Por Pablo Gómez.
Es inminente una
reforma del régimen al que está sometida la mariguana. La Suprema Corte ha
declarado inconstitucional algunas restricciones normativas sobre su
producción, lo cual obliga al Congreso a legislar.
El país ha tenido
demasiado titubeo respecto a la cannabis. La mayoría de las personas que
cuentan con una información básica al respecto coinciden en que la prohibición
sólo ha generado delincuencia y también castigo a simples consumidores, lo cual
ha resultado en una inmensa injusticia.
En un país que adolece
de un Estado corrupto, penalizar la producción y comercio de mariguana conduce
a la participación del gobierno y la judicatura en un negocio ilícito. Así ha
ocurrido en México. En la industria y el comercio de esa yerba toman parte
agricultores, distribuidores, asociaciones delincuenciales, pero también
gobernantes, policías, fiscales, jueces. Además, intervienen los lavadores de
dinero, incluyendo bancos.
El número de críticos
de la prohibición ha ido en aumento. Personas de izquierdas y derechas piden un
cambio de régimen jurídico, incluyendo exgobernantes que en sus tiempos
hicieron llamados a favor de fortalecer la persecución.
Nadie en particular
promueve el consumo de la mariguana. Al contrario, quienes buscan la
despenalización aconsejan que el Estado y la sociedad hagan cosas para
desalentar su consumo. Los únicos que se encuentran contentos con el actual
delito son los narcotraficantes, es parte de su negocio.
Así, la sociedad no
está dividida entre quienes quieren mariguana legal y quienes no la desean,
sino entre los que advierten la necesidad de la legalización y aquellos que
todavía confían en la vía punitiva para evitar su consumo, a pesar de que con
la ley vigente nunca se ha logrado la reducción de la cantidad de yerba
producida.
En la actual coyuntura, es
impertinente tratar de discutir sobre la mariguana en sí misma porque el tema
es otro.
En general, la vía
punitiva en materia de drogas no puede tener más consecuencia que el promover
delincuencia, violencia y corrupción. Esta es la lección de muchas décadas,
como lo fue en su tiempo con la ley seca impuesta en Estados Unidos.
El Senado ha logrado
la ampliación del plazo para obedecer la resolución de la Suprema Corte.
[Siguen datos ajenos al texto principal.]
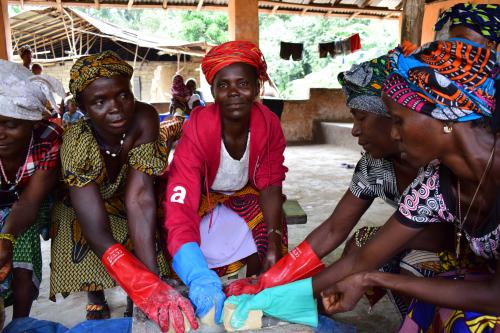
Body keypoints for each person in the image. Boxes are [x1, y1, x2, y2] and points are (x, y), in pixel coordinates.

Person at [225, 55, 455, 320]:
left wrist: (299, 287)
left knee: (405, 261)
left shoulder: (436, 166)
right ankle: (321, 306)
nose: (355, 131)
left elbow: (442, 236)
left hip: (456, 253)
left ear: (392, 118)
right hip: (411, 235)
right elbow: (334, 228)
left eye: (361, 118)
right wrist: (275, 278)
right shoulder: (374, 167)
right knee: (361, 244)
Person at [49, 51, 197, 332]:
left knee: (151, 214)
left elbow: (140, 198)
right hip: (84, 203)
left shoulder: (144, 119)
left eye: (123, 95)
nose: (116, 108)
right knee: (73, 220)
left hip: (126, 195)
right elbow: (96, 229)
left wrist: (150, 281)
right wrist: (138, 280)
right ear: (82, 106)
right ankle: (96, 293)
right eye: (99, 101)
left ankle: (140, 287)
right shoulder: (76, 140)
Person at [163, 40, 289, 324]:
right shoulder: (197, 127)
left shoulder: (268, 124)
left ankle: (254, 288)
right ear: (213, 91)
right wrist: (197, 273)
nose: (233, 92)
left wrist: (273, 243)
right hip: (202, 197)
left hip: (243, 195)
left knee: (272, 220)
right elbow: (180, 197)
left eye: (243, 83)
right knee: (170, 225)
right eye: (223, 85)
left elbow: (270, 183)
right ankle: (197, 287)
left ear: (257, 88)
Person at [0, 60, 63, 324]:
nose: (0, 133)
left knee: (23, 262)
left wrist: (5, 239)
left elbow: (29, 202)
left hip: (25, 206)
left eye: (11, 125)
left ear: (32, 123)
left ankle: (20, 325)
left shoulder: (48, 137)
Sin
embargo, parecen continuar los mismos titubeos respecto de qué hacer.
Por más vueltas que se
le dé al problema, existe una pregunta central: debe ser o no un delito
producir y comerciar mariguana. Luego, si la respuesta es que no, hay que crear
un sistema de control estatal sobre producción, circulación, venta y consumo de
la cannabis.
No sería la primera
vez que el Estado asumiera su papel de control de la producción y el comercio,
como ha sido, por ejemplo, sobre el tabaco, las bebidas alcohólicas y los
medicamentos, antibióticos incluidos.
Lo que al parecer
imbuye temor es que una ley para crear un control oficial pudiera llevar a la
corrupción y al mercado negro. Pero, ¿qué es lo que hoy tenemos? No debería
preocupar demasiado que al principio un nuevo sistema tuviera problemas en su
aplicación y la prensa más las oposiciones los aprovecharan para concentrar la
atención.
Cuando en un par de
estados norteamericanos fronterizos con México la mariguana es legal, es menos
recomendable pensar acá en términos de una gradualidad que lleve lentamente a
eso mismo. La cannabis es un producto de exportación y amplio consumo nacional
y ese fenómeno no lo va a parar una reforma paulatina.
El problema del uso de
drogas entre la juventud adquiere otro carácter y tiene que ver con el lugar y
el papel que los y las jóvenes están jugando en la sociedad actual. Mas cuando
existe persecución y extorsión con motivo de la siembra, el comercio y hasta el
simple uso de la mariguana, la juventud es la que más sufre, como lo estamos
viendo.
Limitarnos a la
resolución de la Suprema Corte para que se pudiera producir legalmente cannabis
con fines lúdicos personales, pero no comerciales no sería suficiente para
estar a la altura del tiempo que vivimos, del sufrimiento de mucha gente que no
forma parte del crimen y de la espantosa crisis de violencia delincuencial que
hemos padecido durante ya muchos años.